Наиболее важным и интересным вопросом остается поиск факторов динамики социального капитала. Почему в одних обществах он выше, чем в других? Какие механизмы обусловливают устойчивость или, наоборот, уязвимость норм честности и доверия? При ответе на этот вопрос исследователи сталкиваются с проблемой взаимовлияния большого количества факторов во времени.

Уже упоминавшиеся Л. Гуизо, П. Сапиенца и Л. Зингалес, используя большой массив экономических, исторических и географических данных о районах Италии, с помощью эконометрического анализа, в целом, подтвердили гипотезу Патнэма — исторический опыт независимости почти на 50% объясняет современные различия в уровне социального капитала между Севером и Югом страны. Основным механизмом устойчивости норм кооперации во времени исследователи считают культурную инерцию, которая позволяет передавать нормы, вызванные положительным или отрицательным опытом из поколения в поколение на протяжении многих лет.

Другими словами, положительный опыт взаимной кооперации может быть обеспечен, как действием внешнего механизма принуждения, так и регулярными взаимодействиями, в которых формируется специфический актив репутации, может быть достигнут случайным образом. В любом случае появляется вероятность закрепления кооперации как нормы, существенно влияющей на выбор стратегии в будущем. Точно также негативный опыт некооперативного поведения контрагента способен «обучить» индивида не доверять людям и, соответственно, не участвовать в кооперации. Соответственно, динамика социального капитала взаимосвязана с качеством формальных правил, степенью гетерогенности сообщества—дифференциации по доходам, уровню образования, этнической и религиозной принадлежностью. Закреплению норм честности и доверия служит участие в различного рода группах и ассоциациях. Фактически, можно сказать, что социальный капитал производится организациями гражданского общества. В 90-х гг. XX в. социальный капитал в России существенно уменьшился — за счет резкого роста социального неравенства, слабости формальных правил и т.д. Теперь уже низкий уровень социального капитала препятствует решению данных проблем. Однако формирование правил и механизмов, принуждающих к кооперации на локальном и национальном уровнях, может привести к восстановлению социального капитала.

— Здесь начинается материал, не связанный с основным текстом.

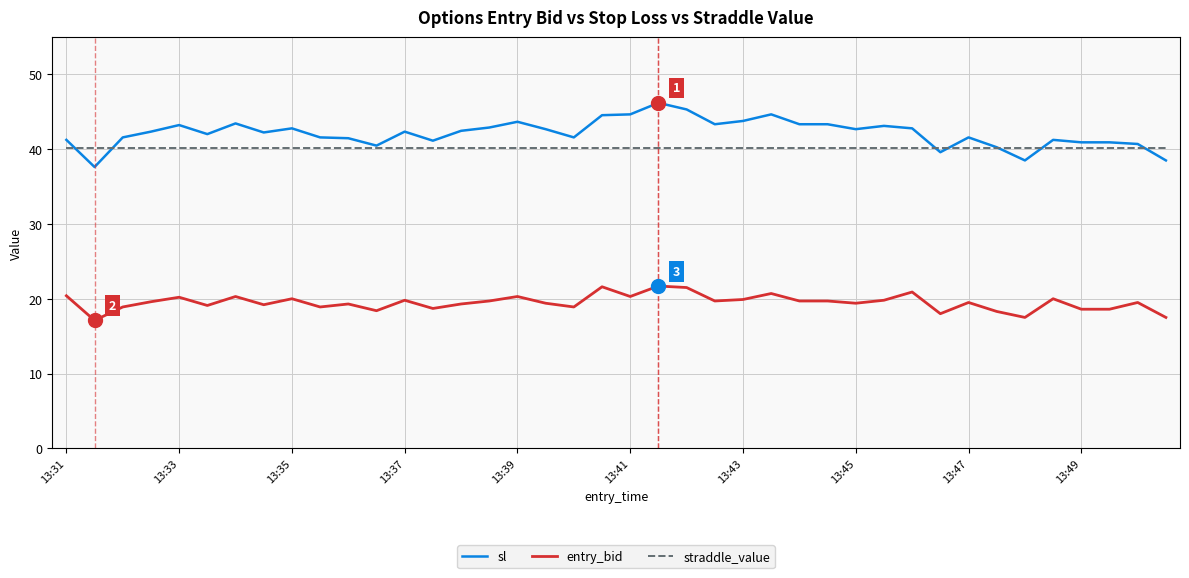

True or false: entry_bid and straddle_value intersect in this chart.

False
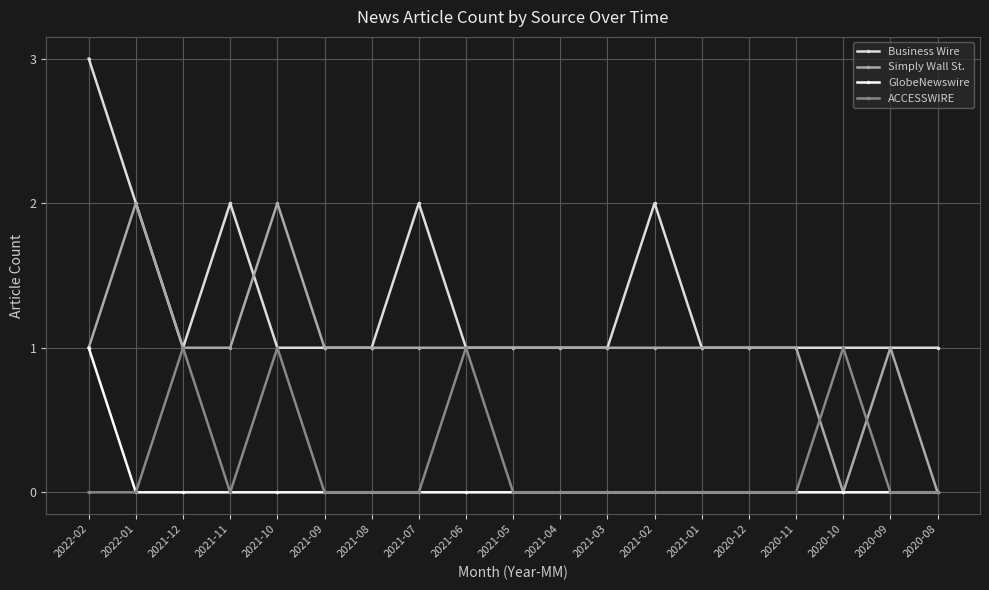

Which series changed the most between 2022-02 and 2021-12?

Business Wire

Можно заключить, что социальный капитал является фактором эффективности неформальных правил сообщества, которые производятся как общественное благо. Если эти неформальные правила содержательно соответствуют формальным правилам, их действенность будет взаимно укрепляться за счет большей эффективности механизма принуждения. В противном случае формальные и нефор­мальные правила будут видоизменять друг друга.